Collected data:
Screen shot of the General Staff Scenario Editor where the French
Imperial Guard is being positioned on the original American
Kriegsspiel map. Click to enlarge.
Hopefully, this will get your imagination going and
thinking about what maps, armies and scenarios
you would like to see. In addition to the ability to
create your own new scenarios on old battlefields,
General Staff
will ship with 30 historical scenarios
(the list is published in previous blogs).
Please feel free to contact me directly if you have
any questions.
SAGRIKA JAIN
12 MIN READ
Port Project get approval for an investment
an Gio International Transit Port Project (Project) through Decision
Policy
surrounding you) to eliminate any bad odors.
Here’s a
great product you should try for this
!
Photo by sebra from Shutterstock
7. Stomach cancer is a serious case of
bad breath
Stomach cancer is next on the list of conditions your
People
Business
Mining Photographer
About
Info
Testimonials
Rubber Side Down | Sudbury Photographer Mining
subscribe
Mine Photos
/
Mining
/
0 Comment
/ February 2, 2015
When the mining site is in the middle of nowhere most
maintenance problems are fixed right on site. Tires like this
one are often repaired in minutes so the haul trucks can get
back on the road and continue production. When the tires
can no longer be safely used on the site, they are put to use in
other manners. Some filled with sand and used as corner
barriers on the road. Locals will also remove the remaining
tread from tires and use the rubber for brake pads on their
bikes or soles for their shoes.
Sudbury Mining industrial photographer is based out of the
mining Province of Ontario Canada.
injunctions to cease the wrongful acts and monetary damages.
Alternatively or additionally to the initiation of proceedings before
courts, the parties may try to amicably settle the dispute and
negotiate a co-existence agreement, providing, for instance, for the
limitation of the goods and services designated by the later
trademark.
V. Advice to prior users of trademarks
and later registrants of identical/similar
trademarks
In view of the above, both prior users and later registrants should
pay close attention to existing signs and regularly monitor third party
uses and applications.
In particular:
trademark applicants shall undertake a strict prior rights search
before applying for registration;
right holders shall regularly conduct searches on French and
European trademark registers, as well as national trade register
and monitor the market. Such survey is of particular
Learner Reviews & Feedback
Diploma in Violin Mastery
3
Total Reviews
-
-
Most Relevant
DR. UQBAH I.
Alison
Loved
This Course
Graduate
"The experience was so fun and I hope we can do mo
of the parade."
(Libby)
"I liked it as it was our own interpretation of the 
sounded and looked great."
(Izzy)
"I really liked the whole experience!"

▶ [Exercise]: Extract the rows word for word, from the very beginning through the line that contains "trademark applicants shall", including that line.

▶ [Exercise output]:
Screen shot of the General Staff Scenario Editor where the French
Imperial Guard is being positioned on the original American
Kriegsspiel map. Click to enlarge.
Hopefully, this will get your imagination going and
thinking about what maps, armies and scenarios
you would like to see. In addition to the ability to
create your own new scenarios on old battlefields,
General Staff
will ship with 30 historical scenarios
(the list is published in previous blogs).
Please feel free to contact me directly if you have
any questions.
SAGRIKA JAIN
12 MIN READ
Port Project get approval for an investment
an Gio International Transit Port Project (Project) through Decision
Policy
surrounding you) to eliminate any bad odors.
Here’s a
great product you should try for this
!
Photo by sebra from Shutterstock
7. Stomach cancer is a serious case of
bad breath
Stomach cancer is next on the list of conditions your
People
Business
Mining Photographer
About
Info
Testimonials
Rubber Side Down | Sudbury Photographer Mining
subscribe
Mine Photos
/
Mining
/
0 Comment
/ February 2, 2015
When the mining site is in the middle of nowhere most
maintenance problems are fixed right on site. Tires like this
one are often repaired in minutes so the haul trucks can get
back on the road and continue production. When the tires
can no longer be safely used on the site, they are put to use in
other manners. Some filled with sand and used as corner
barriers on the road. Locals will also remove the remaining
tread from tires and use the rubber for brake pads on their
bikes or soles for their shoes.
Sudbury Mining industrial photographer is based out of the
mining Province of Ontario Canada.
injunctions to cease the wrongful acts and monetary damages.
Alternatively or additionally to the initiation of proceedings before
courts, the parties may try to amicably settle the dispute and
negotiate a co-existence agreement, providing, for instance, for the
limitation of the goods and services designated by the later
trademark.
V. Advice to prior users of trademarks
and later registrants of identical/similar
trademarks
In view of the above, both prior users and later registrants should
pay close attention to existing signs and regularly monitor third party
uses and applications.
In particular:
trademark applicants shall undertake a strict prior rights search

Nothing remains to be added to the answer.